I am glad I caught myself before I went too far, but many young girls and women might not have been so lucky. This pressure gets to you. It creeps in insidiously. You can form ‘Hard girl’ from now till tomorrow, but there are times you question your resolve. Is something wrong with me? Is there some truth in what these people are saying? Am I being too picky? Is time running out? All these doubts have led to many girls making the wrong decisions, getting into relationships they are not supposed to get into, and eventually ending up in toxic marriages.

So to my fellow young ladies dealing with this same pressure, I want you to know that YOU are ENOUGH. Nothing is wrong with you. Nothing is wrong with making yourself a priority at this stage of your life. Nothing is wrong with wanting to take your time before tying the knot. Nothing is wrong with being committed to your personal growth. Nothing is wrong with wanting to further your education, advance your career , or even just chill. Don’t let the society tell you otherwise. YOU are ENOUGH.

 And if you are one of the well-meaning people that keep asking about “him”, please understand that the questions, advice, prayer points, and inferences can be really exhausting.

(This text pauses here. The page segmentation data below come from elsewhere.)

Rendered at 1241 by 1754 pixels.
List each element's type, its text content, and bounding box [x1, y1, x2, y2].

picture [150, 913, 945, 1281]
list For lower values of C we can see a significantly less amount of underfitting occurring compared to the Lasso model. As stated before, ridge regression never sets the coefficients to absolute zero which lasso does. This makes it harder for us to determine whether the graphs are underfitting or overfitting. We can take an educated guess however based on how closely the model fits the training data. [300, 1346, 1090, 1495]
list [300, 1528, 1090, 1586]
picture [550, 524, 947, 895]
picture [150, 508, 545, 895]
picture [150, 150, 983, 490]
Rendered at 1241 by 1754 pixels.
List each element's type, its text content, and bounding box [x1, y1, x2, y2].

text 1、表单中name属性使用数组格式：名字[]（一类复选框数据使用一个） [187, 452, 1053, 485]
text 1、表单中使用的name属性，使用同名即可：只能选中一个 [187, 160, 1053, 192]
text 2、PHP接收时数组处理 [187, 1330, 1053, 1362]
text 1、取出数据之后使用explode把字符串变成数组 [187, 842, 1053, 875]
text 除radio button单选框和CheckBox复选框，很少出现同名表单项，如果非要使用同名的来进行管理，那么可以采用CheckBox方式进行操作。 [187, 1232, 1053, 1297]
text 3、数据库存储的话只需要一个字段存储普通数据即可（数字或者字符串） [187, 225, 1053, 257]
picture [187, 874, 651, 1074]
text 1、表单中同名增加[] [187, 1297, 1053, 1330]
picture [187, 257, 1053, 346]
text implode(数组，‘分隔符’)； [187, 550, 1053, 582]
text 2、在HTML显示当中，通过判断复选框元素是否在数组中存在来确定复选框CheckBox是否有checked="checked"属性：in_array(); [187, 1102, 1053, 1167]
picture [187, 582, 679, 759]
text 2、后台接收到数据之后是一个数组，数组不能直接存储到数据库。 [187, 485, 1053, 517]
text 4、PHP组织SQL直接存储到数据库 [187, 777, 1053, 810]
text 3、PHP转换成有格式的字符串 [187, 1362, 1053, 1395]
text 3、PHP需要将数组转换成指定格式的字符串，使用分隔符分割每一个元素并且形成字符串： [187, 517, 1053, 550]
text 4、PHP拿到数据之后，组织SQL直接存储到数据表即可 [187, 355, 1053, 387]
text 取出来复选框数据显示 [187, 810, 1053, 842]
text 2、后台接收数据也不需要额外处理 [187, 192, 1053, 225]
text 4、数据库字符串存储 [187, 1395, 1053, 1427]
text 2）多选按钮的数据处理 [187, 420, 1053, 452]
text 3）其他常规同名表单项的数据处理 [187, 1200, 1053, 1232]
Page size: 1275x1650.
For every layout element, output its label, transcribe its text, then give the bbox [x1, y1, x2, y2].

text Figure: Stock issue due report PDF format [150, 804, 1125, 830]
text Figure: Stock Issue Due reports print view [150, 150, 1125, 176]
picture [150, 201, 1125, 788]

They can be even more exhausting when the person hasn’t met him yet, or when meeting him is not top of their priority list. Ask different questions. Switch it up a bit, lol. I would love for you to ask me about my plans, my goals, my mental health, how I plan on furthering my education or career. Offer me pieces of advice that will make me reflect and re-evaluate my short- and long-term goals. Pray that I find clarity and purpose. Just stop asking me about “him”. I get your concern, but I am more important than him!

8 thoughts on “STOP ASKING ME ABOUT HIM!!

  1. It’s worse when it’s even coming from your parents. You begin to seem like an outcast if you can’t point to a “him”. Sad reality.

    1. Abi now. I get that you have to be accountable to your parents but still, they should just trust that when there’s a him/her, they will know. Lol. Asking all the time can be too much jare.

  2. We apologise for asking about him, we are only concerned. Lolssss.

    Thanks for this beautiful piece. Every single lady should read this. I just shared.

    Well done dear!!!

  3. Especially when they start comparing you to friends around that are married, they don’t know how much envy they are gradually and ‘innocently’ creating in the ladies.

    1. True…comparisons can really hurt. Everyone has their own timeline. It’s important for people to understand this.

      Thanks for sharing your thoughts??

  4. Thank God I stopped asking as much as I’d loved to ??. The funny thing is that the questions are never ending , at least for a while?. When one finally gets married, then we have,when are you going to get pregnant and have a baby, then a second baby an aburo for your first baby, then a third baby …
    But the thing is how painful these concerning reminders are for people who are also trying to reach that milestone but are being held back!

    1. ???…I appreciate it o.
      True. The questions never end. It’s from one stage to another, and like you said, you never know what emotions your seemingly harmless question could trigger.